O dólar alcançou nesta semana o maior valor nominal em relação ao real desde sua criação, beirando os R$ 6,30. Essa valorização repentina, desconsiderando a inflação, pode frear o crescimento econômico do Brasil e pressionar a inflação, segundo especialistas. A busca por "preço do dólar" cresceu 300% nos últimos 30 dias, conforme o Google Trends, evidenciando a preocupação da população com os reflexos dessa alta.
Embora o país deva crescer 3,5% em 2024, conforme o Banco Central (BC), e a taxa de desemprego esteja em 6,2%, o menor nível já registrado, a escalada da moeda americana representa um risco para o equilíbrio econômico.
A valorização do dólar está ligada a fatores externos e internos. Internacionalmente, a perspectiva de inflação mais alta nos Estados Unidos, associada à eleição de Donald Trump e possíveis políticas protecionistas, impulsiona a expectativa de manutenção ou aumento da taxa de juros pelo Federal Reserve. Isso atrai investimentos para os títulos americanos, considerados mais seguros, e causa o chamado "voo para a qualidade", com a retirada de capitais de economias emergentes como o Brasil.
Internamente, a desconfiança sobre a gestão fiscal brasileira agrava a situação. O déficit primário acumulado em R$ 105 bilhões em 2024 e a dificuldade do governo Lula em implementar cortes significativos nos gastos públicos alimentam a incerteza no mercado. A proposta de redução de R$ 70 bilhões nos gastos não foi bem recebida pelos investidores, que continuam apostando no dólar como proteção.

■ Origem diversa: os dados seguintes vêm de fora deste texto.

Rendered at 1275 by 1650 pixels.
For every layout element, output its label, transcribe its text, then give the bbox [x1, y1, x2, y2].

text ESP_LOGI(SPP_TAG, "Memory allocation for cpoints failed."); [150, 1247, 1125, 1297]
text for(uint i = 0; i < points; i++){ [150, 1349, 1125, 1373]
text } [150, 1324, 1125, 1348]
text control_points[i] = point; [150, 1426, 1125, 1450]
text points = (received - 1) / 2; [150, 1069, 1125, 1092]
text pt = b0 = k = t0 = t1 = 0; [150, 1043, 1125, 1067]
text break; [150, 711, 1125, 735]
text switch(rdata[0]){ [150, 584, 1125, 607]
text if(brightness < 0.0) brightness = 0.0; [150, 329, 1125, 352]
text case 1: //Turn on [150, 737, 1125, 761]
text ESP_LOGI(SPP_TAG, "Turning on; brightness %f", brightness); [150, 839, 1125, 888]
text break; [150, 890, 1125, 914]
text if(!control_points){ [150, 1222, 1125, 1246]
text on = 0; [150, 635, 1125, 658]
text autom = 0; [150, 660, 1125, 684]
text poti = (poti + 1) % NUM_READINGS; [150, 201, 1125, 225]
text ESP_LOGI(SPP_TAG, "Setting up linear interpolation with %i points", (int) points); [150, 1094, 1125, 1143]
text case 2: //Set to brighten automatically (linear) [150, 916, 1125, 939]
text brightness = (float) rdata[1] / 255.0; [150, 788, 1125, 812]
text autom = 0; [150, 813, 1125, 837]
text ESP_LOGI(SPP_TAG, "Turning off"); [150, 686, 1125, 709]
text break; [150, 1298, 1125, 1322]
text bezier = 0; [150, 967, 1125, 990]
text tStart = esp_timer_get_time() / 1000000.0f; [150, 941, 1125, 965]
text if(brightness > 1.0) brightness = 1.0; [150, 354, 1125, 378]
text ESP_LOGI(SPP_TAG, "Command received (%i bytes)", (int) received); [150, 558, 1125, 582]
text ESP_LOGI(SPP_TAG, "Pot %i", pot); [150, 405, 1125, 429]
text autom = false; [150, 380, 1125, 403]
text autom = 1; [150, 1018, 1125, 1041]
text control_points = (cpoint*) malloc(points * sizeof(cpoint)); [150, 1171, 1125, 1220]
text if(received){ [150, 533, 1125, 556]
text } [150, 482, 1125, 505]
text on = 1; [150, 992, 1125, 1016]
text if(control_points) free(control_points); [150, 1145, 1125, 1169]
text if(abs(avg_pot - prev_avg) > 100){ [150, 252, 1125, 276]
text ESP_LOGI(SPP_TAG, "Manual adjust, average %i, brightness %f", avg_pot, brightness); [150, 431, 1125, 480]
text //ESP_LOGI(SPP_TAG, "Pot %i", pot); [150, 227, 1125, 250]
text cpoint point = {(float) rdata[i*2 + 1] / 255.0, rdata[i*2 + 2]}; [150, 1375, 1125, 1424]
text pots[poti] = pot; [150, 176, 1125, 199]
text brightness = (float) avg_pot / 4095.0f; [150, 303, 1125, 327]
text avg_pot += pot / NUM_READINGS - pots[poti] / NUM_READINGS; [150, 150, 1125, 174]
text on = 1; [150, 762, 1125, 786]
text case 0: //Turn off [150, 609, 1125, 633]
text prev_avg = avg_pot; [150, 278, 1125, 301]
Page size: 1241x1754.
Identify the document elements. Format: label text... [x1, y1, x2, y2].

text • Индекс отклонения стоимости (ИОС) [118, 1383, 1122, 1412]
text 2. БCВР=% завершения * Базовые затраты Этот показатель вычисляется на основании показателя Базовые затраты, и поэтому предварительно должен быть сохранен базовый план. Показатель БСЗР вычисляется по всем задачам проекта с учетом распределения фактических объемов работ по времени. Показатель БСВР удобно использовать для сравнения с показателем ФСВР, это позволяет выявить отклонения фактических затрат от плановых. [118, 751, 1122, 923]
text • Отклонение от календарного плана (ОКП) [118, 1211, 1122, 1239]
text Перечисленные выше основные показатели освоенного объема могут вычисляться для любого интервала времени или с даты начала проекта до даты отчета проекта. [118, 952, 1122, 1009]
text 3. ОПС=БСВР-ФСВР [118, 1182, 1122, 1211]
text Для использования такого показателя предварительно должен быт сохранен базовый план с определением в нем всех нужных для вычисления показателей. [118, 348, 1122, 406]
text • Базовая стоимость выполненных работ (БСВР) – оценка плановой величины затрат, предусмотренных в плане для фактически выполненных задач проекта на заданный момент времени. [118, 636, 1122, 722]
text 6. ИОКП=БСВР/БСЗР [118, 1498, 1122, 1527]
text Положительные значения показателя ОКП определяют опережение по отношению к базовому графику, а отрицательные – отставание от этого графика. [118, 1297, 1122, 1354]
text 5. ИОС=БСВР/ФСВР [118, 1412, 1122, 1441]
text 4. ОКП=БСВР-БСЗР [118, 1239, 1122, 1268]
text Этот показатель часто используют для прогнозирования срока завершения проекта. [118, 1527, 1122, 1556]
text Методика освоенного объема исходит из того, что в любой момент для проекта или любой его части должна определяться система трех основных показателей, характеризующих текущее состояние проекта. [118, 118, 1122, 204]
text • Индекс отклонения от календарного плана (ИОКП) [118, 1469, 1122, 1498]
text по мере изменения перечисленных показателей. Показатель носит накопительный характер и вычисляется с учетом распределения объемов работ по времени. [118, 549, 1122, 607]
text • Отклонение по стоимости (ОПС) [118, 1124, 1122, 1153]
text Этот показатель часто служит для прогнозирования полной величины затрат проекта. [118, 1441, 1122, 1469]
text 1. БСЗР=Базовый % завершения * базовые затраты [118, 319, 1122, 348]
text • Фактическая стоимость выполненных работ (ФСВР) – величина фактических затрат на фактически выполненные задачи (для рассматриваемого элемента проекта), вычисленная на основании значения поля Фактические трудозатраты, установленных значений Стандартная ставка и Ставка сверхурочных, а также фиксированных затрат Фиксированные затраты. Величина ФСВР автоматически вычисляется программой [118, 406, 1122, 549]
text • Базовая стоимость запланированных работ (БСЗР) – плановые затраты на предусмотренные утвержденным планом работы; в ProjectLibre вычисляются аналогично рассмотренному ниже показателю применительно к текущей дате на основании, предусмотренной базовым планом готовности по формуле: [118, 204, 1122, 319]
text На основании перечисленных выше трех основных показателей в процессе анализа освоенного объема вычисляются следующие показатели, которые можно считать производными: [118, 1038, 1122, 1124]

A disparada do dólar afeta diretamente a inflação e o crescimento econômico. Produtos dolarizados, como combustíveis, eletrônicos e alimentos (como o trigo utilizado na produção do pão francês), têm seus preços pressionados para cima. Essa alta impacta toda a cadeia produtiva e pode desencadear uma "espiral inflacionária", segundo a professora de finanças Virginia Prestes, da FAAP.
Além disso, o aumento do dólar pode levar o Banco Central a elevar ainda mais a taxa Selic, atualmente em 12,25% ao ano, podendo chegar a 14% em 2025. A alta dos juros, usada para conter a inflação, reduz o consumo e dificulta o crescimento econômico.
"O problema não é o dólar em si, pois o Brasil possui reservas e saldo comercial positivo. O problema está no desequilíbrio fiscal e na dependência de juros altos para apaziguar o mercado, o que agrava a relação dívida/PIB e reduz a arrecadação com a desaceleração do PIB", alerta o economista André Perfeito.
Especialistas divergem sobre o futuro do câmbio. Embora não haja consenso de que o dólar atinja R$ 7, como apontado no Boletim Focus do BC, a pressão cambial continuará caso os fundamentos econômicos não sejam ajustados. Medidas paliativas, como leilões de dólares pelo BC, não são suficientes para conter o avanço da moeda americana.
A situação exige equilíbrio entre medidas fiscais e monetárias. A esperança, segundo Perfeito, está no crescimento da demanda e na alta da massa salarial para sustentar a economia diante da curva ascendente de juros. No entanto, sem ajustes estruturais, o Brasil pode enfrentar dificuldades ainda maiores no cenário macroeconômico.